Assignment:
Answer these questions from the joke posts below:
1. What does one post suggest The Bachelor hand out in place of roses?
2. Besides dates, what does one post want printed on food for expiration?
3. What would Dr. Phil read aloud door to door in the show one poster would watch?

Mugger: gimme your money

Me: well this night took a SHARP turn

*later*

Doctor: it’s a record for amount of stabs

@sarcasticmommy4

Hear me out:

Instead of The Bachelor giving out roses to the women, he gives them each a roll of toilet paper.

This is where we’re at, people.

@Rollinintheseat

“It started out with a Kiss, how did it end up like this?”- Me, after eating an entire bag of Hershey’s chocolate.

@MrGeorgeWallace

Why do they only put expiration DATES on food? It’d be fun as hell if they gave us the exact time too. “We got 8 minutes to eat this ham!!!”

@Fred_Delicious

*accidentally likes a hot girl’s photo of a sandwich from 3 years ago*

@adamhess1

Just bumped into my old French teacher and she asked me what I’m up to now. I told her I go to the cinema and play football with my brother.

@remmarg_yelsel

I’d definitely watch a show with Dr. Phil going door to door reading people’s Google search history out-loud with the most judgmental stare.

@WillMckenzieNot

At a restaurant: “Would you like a table?” “No, not at all. I came here to eat on the floor. Carpet for 5 please.”

@SirEviscerate

“What would you say is your greatest weakness?”
Probably my tendency to stalk and murder people who won’t hire me.

@Jandalize

Be back in a few days. Gotta shave my legs for spring. But, before I go, what’s the best way to sharpen hedge trimmers?

Dataset content:
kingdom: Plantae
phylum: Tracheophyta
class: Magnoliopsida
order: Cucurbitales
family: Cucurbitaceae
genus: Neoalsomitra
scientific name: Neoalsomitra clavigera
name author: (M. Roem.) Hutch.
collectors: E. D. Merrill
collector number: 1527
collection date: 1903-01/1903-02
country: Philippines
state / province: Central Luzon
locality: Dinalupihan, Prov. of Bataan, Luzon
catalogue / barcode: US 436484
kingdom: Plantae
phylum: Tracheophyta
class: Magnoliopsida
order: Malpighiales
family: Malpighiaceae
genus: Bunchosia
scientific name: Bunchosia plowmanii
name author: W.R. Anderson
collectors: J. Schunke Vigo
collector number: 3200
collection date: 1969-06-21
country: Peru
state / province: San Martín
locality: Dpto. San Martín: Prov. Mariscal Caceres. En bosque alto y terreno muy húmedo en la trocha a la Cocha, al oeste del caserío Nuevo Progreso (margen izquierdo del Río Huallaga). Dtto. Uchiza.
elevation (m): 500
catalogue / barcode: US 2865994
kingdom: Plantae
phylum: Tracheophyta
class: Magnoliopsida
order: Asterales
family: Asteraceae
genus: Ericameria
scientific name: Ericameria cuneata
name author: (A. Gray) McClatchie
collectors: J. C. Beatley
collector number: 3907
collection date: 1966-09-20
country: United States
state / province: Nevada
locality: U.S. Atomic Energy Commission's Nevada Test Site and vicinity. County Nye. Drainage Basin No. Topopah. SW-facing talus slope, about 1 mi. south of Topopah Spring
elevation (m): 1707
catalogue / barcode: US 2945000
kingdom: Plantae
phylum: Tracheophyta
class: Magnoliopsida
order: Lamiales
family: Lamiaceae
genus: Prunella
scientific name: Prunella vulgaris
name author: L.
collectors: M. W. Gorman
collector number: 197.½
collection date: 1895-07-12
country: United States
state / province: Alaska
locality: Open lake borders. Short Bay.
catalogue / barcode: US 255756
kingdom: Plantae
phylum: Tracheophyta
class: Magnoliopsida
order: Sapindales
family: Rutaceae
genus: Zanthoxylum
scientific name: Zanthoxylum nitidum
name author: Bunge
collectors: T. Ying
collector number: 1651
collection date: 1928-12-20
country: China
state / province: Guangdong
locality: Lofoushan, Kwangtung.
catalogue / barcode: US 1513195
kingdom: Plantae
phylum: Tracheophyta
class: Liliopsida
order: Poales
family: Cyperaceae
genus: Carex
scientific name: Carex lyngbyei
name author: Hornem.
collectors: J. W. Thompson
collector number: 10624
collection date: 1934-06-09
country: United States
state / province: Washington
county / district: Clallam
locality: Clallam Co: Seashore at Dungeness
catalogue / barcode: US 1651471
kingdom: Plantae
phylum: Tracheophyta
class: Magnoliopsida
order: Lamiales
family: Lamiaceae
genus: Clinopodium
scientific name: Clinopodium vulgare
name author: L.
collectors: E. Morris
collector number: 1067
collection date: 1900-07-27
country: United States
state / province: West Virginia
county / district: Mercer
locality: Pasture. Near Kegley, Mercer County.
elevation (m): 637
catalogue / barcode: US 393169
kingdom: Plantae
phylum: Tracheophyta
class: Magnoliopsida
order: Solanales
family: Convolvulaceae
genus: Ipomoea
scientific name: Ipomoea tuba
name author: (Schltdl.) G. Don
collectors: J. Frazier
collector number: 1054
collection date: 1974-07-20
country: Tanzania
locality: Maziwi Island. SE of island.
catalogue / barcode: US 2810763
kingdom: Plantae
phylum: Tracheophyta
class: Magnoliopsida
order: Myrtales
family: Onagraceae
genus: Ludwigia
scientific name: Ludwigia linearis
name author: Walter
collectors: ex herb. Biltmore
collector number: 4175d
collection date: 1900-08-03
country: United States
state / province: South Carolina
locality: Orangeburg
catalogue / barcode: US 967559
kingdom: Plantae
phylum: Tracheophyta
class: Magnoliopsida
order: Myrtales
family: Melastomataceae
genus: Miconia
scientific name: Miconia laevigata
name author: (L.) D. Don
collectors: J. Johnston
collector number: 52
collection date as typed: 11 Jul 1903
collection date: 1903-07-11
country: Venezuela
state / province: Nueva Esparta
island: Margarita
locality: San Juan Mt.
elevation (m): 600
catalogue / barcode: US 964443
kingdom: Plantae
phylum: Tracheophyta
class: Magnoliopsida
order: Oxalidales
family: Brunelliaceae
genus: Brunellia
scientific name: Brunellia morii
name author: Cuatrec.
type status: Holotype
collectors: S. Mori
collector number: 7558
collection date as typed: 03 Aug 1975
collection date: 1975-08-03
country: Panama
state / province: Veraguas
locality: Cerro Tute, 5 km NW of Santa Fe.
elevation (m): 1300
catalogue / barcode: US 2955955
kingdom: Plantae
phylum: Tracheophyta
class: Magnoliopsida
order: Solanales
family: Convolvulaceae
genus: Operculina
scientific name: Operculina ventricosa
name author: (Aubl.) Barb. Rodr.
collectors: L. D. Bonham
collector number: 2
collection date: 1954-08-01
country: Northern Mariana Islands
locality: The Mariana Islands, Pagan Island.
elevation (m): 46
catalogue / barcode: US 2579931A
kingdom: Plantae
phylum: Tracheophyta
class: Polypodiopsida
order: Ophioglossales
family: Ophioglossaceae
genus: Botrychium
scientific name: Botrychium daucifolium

Output for this exercise:
1. A roll of toilet paper to each of the women.
2. The exact time.
3. People's Google search history.